## Problem
Within the records below, find each line that holds the string "bounce", then copy it.

## Record set
┏━━
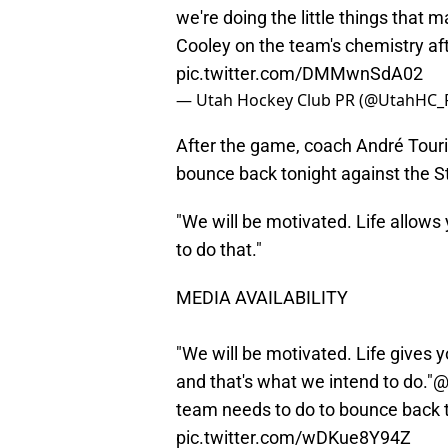
we're doing the little things that 
Cooley on the team's chemistry af
pic.twitter.com/DMMwnSdA02
— Utah Hockey Club PR (@UtahHC_
After the game, coach André Touri
bounce back tonight against the S
"We will be motivated. Life allow
to do that."
MEDIA AVAILABILITY
"We will be motivated. Life gives 
and that's what we intend to do."
@
team needs to do to bounce back t
pic.twitter.com/wDKue8Y94Z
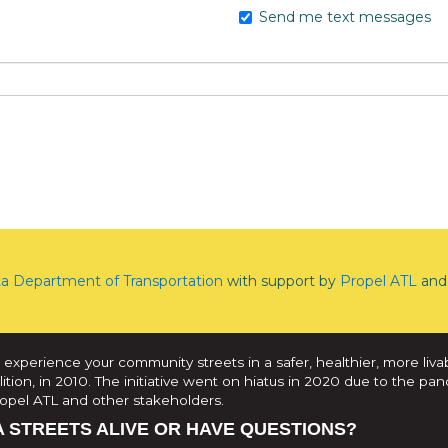
Send me text messages
ta Department of Transportation
with support by
Propel ATL
and 
 experience your community streets in a safer, healthier, more liva
tion, in 2010. The initiative went on hiatus in 2020 due to the pan
Propel ATL and other stakeholders.
A STREETS ALIVE OR HAVE QUESTIONS?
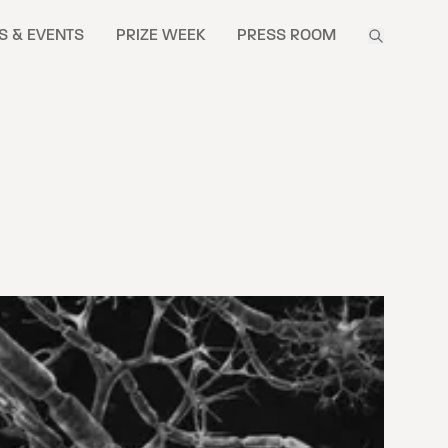
S & EVENTS
PRIZE WEEK
PRESS ROOM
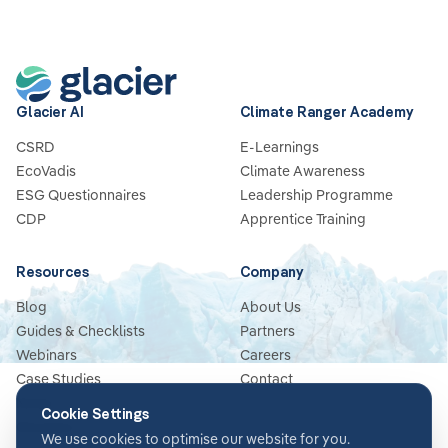
Glacier AI
Climate Ranger Academy
CSRD
E-Learnings
EcoVadis
Climate Awareness
ESG Questionnaires
Leadership Programme
CDP
Apprentice Training
Resources
Company
Blog
About Us
Guides & Checklists
Partners
Webinars
Careers
Case Studies
Contact
News
Cookie Settings
Glossary
We use cookies to optimise our website for you.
┗━━
## Answer to the problem
bounce back tonight against the S
team needs to do to bounce back t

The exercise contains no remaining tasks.